捐款后收到的少林寺功德证书。“释正义”举报释永信后,7月30日,国家宗教局表示,已要求河南省宗教事务部门协调有关部门和地方了解核实情况;8月21日,最高检表示,8月13日他们接收了释延鲁等人反映释永信涉嫌违法问题的相关材料,并按程序转河南省检察院依法处理。

蔡明说,9月11日,河南省宗教局称正在调查;9月14日,河南省检察院表示,报案材料已经转至郑州市检察院。

据《法制晚报》报道,郑州市公安局及其所辖公安业务系统担任领导职务的警官,因涉嫌泄露“释永信报案”询问(讯问)笔录被上级作出“停职”处分,正在接受进一步调查。该消息侧面证实“释正义”曝光的笔录真实存在(注:不代表笔录中女子称与释永信多次发生性关系就是事实)。

蔡明告诉澎湃新闻,一个多月以来,调查组的民警先后找多名举报者问过话,主要了解经济问题,这些民警的证件显示来自河南省内数地,民警口风很紧,没有透露调查组的规格、架构和牵头领导。他分析,调查组涵盖公安、宗教部门。
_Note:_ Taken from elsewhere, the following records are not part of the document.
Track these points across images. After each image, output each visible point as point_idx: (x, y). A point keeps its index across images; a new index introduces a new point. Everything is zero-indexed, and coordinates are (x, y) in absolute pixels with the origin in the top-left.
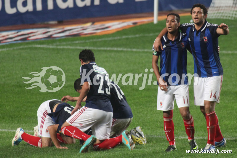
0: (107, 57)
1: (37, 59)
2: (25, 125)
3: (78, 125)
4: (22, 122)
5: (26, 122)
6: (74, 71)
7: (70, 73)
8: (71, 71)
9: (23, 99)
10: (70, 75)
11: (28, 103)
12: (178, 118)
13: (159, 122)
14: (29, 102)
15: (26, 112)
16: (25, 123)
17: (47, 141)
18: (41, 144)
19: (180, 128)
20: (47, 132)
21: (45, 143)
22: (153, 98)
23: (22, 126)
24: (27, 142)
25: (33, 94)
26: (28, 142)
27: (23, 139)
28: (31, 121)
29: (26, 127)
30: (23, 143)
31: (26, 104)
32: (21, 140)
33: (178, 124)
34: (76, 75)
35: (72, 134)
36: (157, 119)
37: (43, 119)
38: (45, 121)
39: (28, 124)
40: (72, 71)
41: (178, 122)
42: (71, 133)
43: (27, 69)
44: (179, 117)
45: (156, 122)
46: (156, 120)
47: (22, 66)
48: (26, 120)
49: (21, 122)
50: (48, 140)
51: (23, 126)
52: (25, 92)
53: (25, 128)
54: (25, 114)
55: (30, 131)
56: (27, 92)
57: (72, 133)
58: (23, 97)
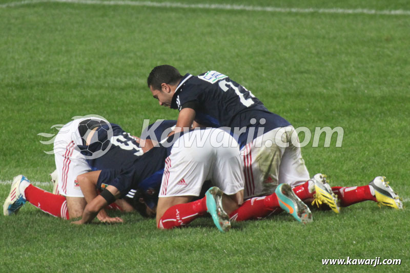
0: (210, 25)
1: (59, 28)
2: (32, 171)
3: (178, 186)
4: (27, 164)
5: (34, 164)
6: (138, 54)
7: (131, 58)
8: (132, 55)
9: (28, 113)
10: (130, 62)
11: (40, 124)
12: (363, 156)
13: (321, 165)
14: (41, 121)
15: (35, 141)
16: (34, 167)
17: (78, 204)
18: (67, 211)
19: (366, 178)
20: (77, 185)
21: (76, 210)
22: (309, 114)
23: (27, 172)
24: (37, 205)
25: (50, 103)
26: (39, 205)
27: (27, 200)
28: (47, 162)
29: (36, 174)
30: (28, 208)
31: (34, 125)
32: (25, 201)
33: (363, 168)
34: (143, 62)
35: (178, 220)
36: (319, 158)
37: (67, 158)
38: (71, 162)
39: (38, 168)
40: (135, 54)
41: (363, 165)
42: (175, 220)
43: (37, 49)
44: (365, 154)
45: (316, 165)
46: (317, 160)
47: (26, 43)
48: (36, 158)
49: (25, 164)
50: (80, 203)
51: (29, 172)
52: (33, 99)
53: (33, 178)
54: (34, 148)
55: (44, 184)
56: (38, 99)
57: (175, 218)
58: (29, 110)
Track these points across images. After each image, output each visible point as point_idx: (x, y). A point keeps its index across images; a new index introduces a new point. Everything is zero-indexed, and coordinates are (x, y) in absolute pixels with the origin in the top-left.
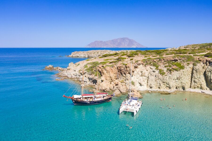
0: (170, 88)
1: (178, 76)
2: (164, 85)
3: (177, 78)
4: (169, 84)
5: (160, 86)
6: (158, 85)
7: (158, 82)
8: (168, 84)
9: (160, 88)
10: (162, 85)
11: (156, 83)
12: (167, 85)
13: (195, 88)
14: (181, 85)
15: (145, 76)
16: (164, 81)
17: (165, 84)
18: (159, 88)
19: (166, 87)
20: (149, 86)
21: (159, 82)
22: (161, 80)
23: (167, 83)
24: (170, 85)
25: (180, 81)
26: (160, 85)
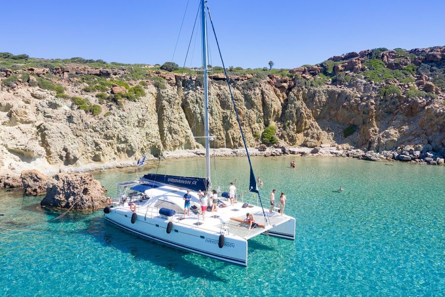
0: (130, 153)
1: (140, 117)
2: (110, 147)
3: (139, 122)
4: (126, 142)
5: (97, 153)
6: (91, 148)
7: (88, 137)
8: (123, 140)
9: (102, 158)
10: (102, 145)
11: (82, 145)
12: (119, 145)
13: (175, 147)
14: (148, 143)
15: (29, 122)
16: (110, 133)
17: (111, 144)
18: (96, 159)
19: (116, 151)
20: (61, 157)
21: (91, 139)
22: (95, 131)
23: (118, 139)
24: (132, 144)
25: (143, 132)
26: (98, 150)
有举报者说,8月上旬他们在京举报后,调查组的民警赶到他们在京住的酒店,“从中午问话到晚上”;他还在河南省公安厅附近的酒店里,接受了调查组民警的问话。对此,河南省公安厅宣传人员告诉澎湃新闻,他不清楚省公安厅是否成立专案组。

在郑和看来,少林寺就像一块唐僧肉,谁都想咬一口,而释永信“看得太紧”,得罪了各方势力。他认为,“释正义”是一个团队,这次举报是“大决战”,释延鲁“是被推到前台的人”。

释延鲁曾向澎湃新闻否认自己是“释正义”,但“敬佩释正义”。澎湃新闻注意到,释延鲁的举报材料日期是7月6日,比“释正义”举报早20天。另一举报者李国营,材料写于7月15日。
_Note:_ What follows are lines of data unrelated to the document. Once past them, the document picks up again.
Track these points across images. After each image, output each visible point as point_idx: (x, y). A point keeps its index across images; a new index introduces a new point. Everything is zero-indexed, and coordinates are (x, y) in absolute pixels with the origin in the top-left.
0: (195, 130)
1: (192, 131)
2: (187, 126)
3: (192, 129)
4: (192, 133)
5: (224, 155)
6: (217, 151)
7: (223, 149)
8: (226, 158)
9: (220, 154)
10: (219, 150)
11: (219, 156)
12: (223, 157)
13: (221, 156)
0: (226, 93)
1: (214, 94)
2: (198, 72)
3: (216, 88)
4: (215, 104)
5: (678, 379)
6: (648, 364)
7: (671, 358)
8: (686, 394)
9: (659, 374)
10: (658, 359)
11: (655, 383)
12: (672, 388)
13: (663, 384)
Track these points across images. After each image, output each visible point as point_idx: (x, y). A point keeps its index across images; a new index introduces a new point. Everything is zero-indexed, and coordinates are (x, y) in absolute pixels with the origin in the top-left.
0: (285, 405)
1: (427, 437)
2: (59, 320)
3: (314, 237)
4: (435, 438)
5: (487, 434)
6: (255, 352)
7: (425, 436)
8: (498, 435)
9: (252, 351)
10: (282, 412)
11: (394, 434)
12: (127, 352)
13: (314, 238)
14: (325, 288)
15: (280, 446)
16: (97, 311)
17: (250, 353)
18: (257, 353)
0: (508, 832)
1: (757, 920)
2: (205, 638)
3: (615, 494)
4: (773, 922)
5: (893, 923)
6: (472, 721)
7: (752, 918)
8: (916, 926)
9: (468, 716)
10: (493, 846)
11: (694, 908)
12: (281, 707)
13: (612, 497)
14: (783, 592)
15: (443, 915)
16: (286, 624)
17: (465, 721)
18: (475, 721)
李国营说,当初,和释延鲁等六七个师兄弟在一起吃饭,谈到释永信的所作所为,有人甚至落了泪,“不管他了,举报”。他说,师傅“做事实在太绝”、“告他也不亏”。

对于释延鲁和释永信的矛盾,李国营说,有一次,释永信和他说,“释延鲁长大了,不听话了”。他认为,释延鲁肯定有难言之隐才举报师傅,“说大了那可是欺师灭祖”。
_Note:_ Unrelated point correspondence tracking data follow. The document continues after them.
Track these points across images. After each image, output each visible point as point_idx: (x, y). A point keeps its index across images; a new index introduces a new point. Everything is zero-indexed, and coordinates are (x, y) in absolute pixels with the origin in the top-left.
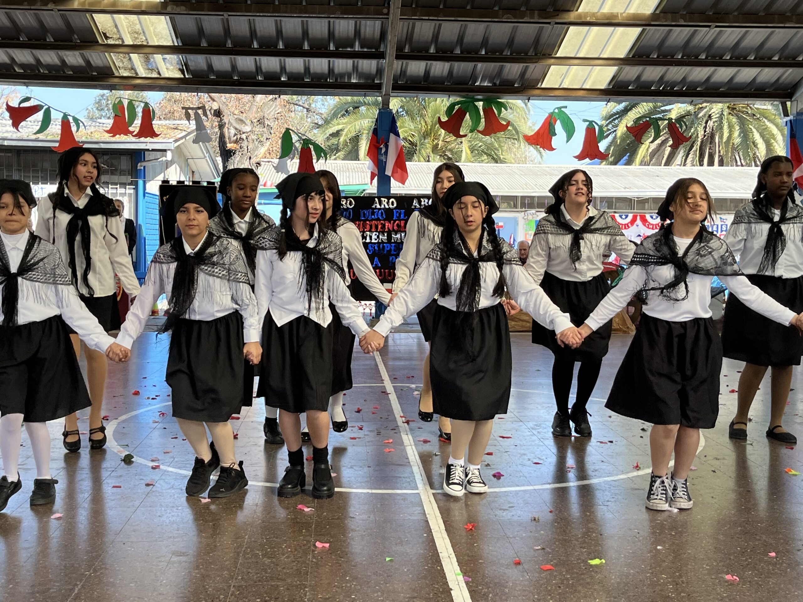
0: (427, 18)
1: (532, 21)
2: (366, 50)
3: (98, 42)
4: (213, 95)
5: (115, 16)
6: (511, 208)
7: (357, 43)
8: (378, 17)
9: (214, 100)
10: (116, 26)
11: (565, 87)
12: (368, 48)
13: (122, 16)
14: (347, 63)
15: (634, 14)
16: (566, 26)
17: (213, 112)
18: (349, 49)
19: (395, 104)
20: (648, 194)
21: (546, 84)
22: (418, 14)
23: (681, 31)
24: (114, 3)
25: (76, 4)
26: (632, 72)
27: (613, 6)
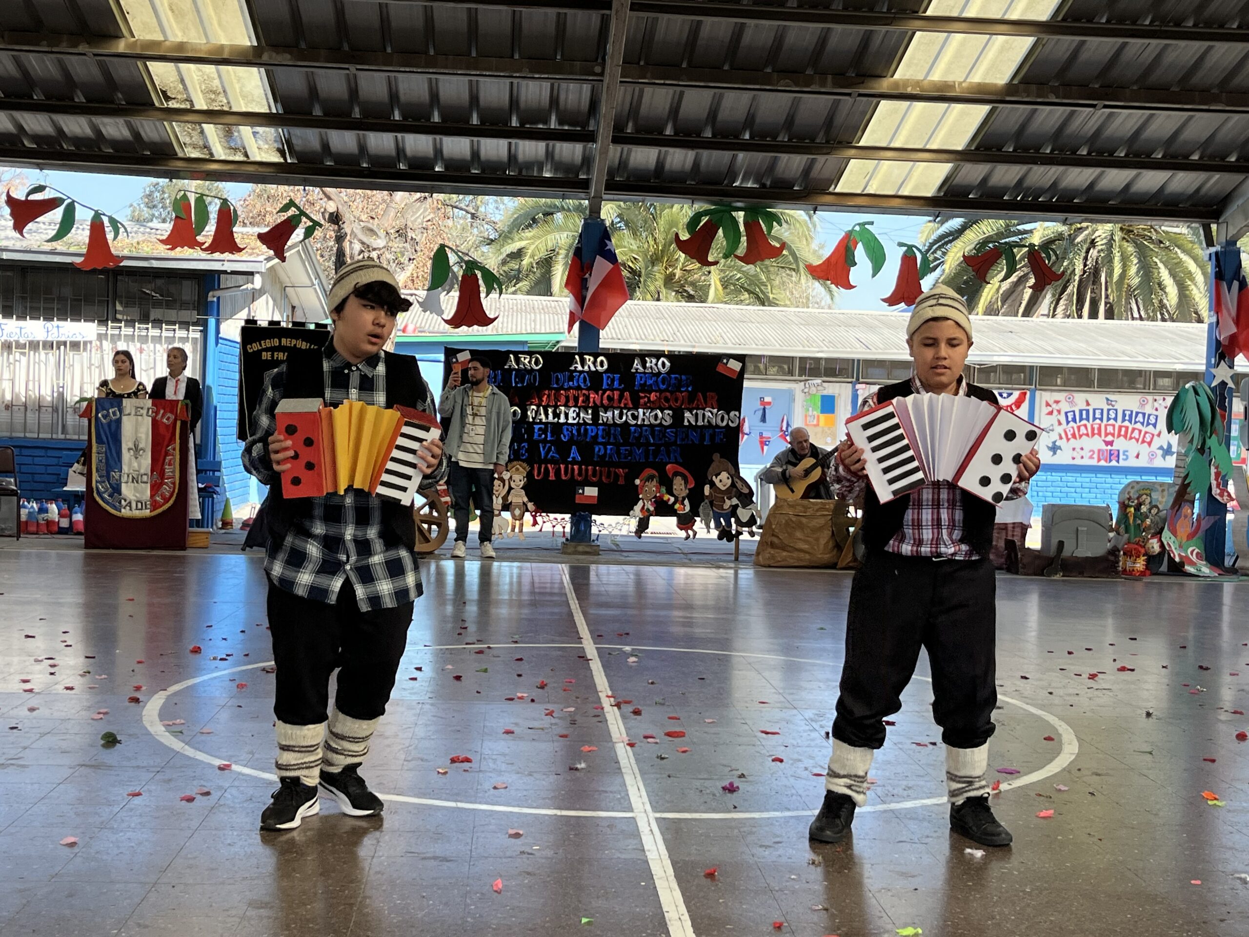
0: (662, 82)
1: (823, 90)
2: (566, 128)
3: (154, 105)
4: (328, 190)
5: (182, 66)
6: (784, 374)
7: (553, 118)
8: (587, 78)
9: (329, 198)
10: (182, 81)
11: (872, 192)
12: (569, 125)
13: (192, 66)
14: (537, 145)
15: (979, 84)
16: (875, 100)
17: (327, 216)
18: (541, 126)
19: (609, 212)
20: (996, 359)
21: (842, 188)
22: (649, 75)
23: (1051, 112)
24: (181, 46)
25: (121, 47)
26: (974, 172)
27: (948, 70)
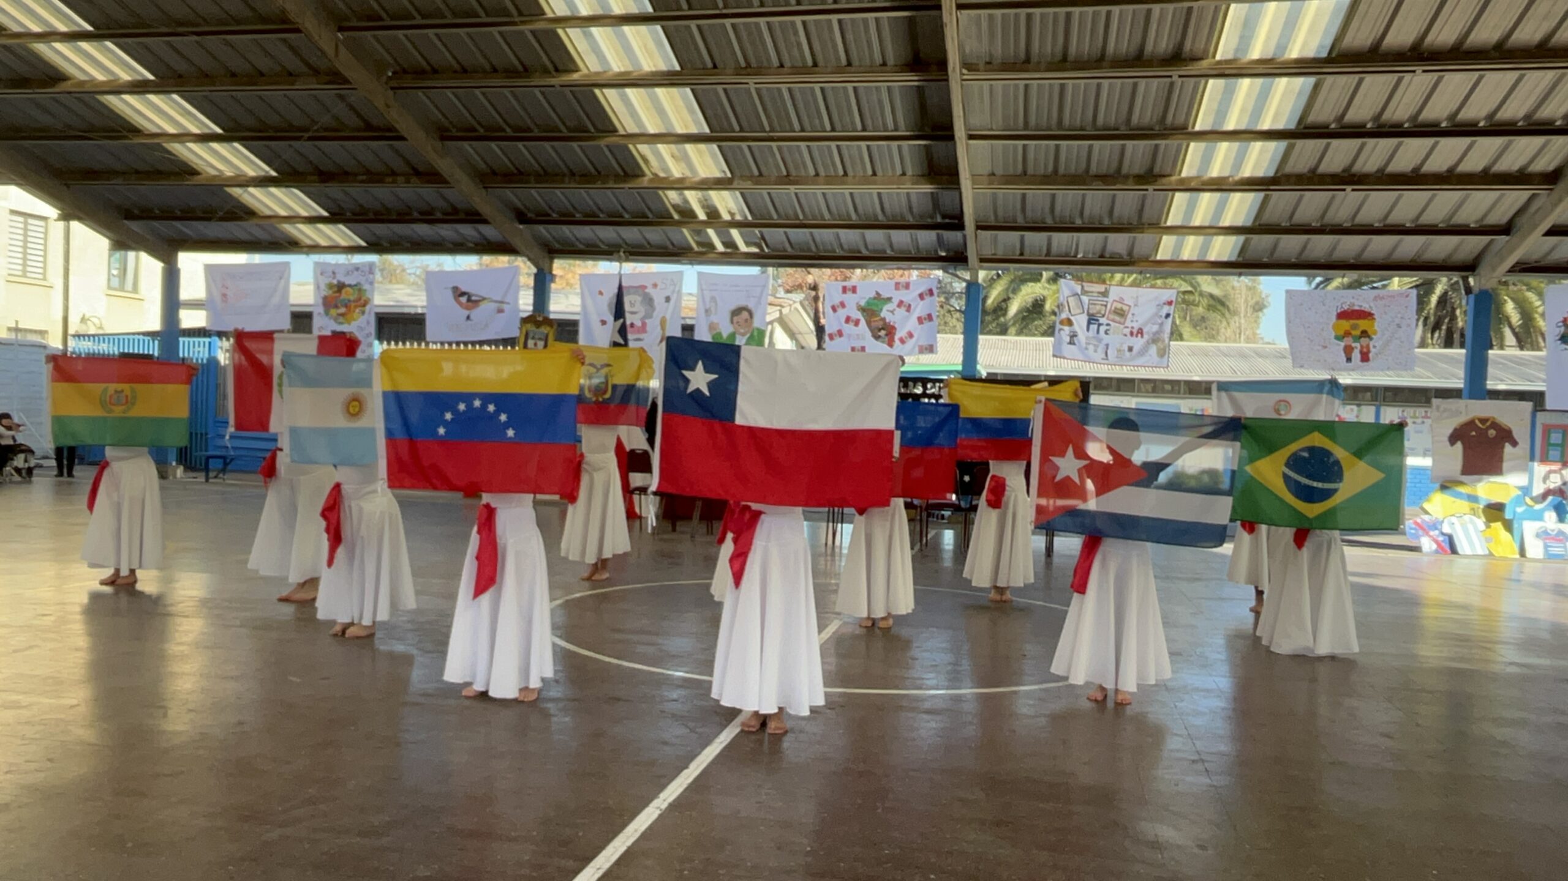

蔡明说,释延鲁站出来公开举报,下了很大决心,因为“释正义”举报释永信后,许多少林弟子指称释延鲁是“释正义”,骂其大逆不道,还通过微信群对释延鲁发起“全球讨伐令”。

释延鲁公开举报释永信后,照片被贴在少林寺常住院的值班室里,脸部被圆珠笔涂花,上面写着“叛徒”、“狗熊”、“吃里扒外”。

李国营说,自己举报师傅(释永信)后,许多师弟被少林寺请到登封,给他打电话、发短信“求情”,让他回登封见师傅聊聊,他索性把电话关了。“既然举报了,肯定举报到底”。

释延鲁等举报者称,愿为举报内容的真实性负法律责任。

“做一个了断”和“让他付出代价”

举报者还质疑释永信曾以铸造世纪大钟为名敛财。9月中旬,澎湃新闻见到数名举报者,他们正收集相关材料,“我们一边等调查结果,一边不断收集新的举报材料,递给调查组。”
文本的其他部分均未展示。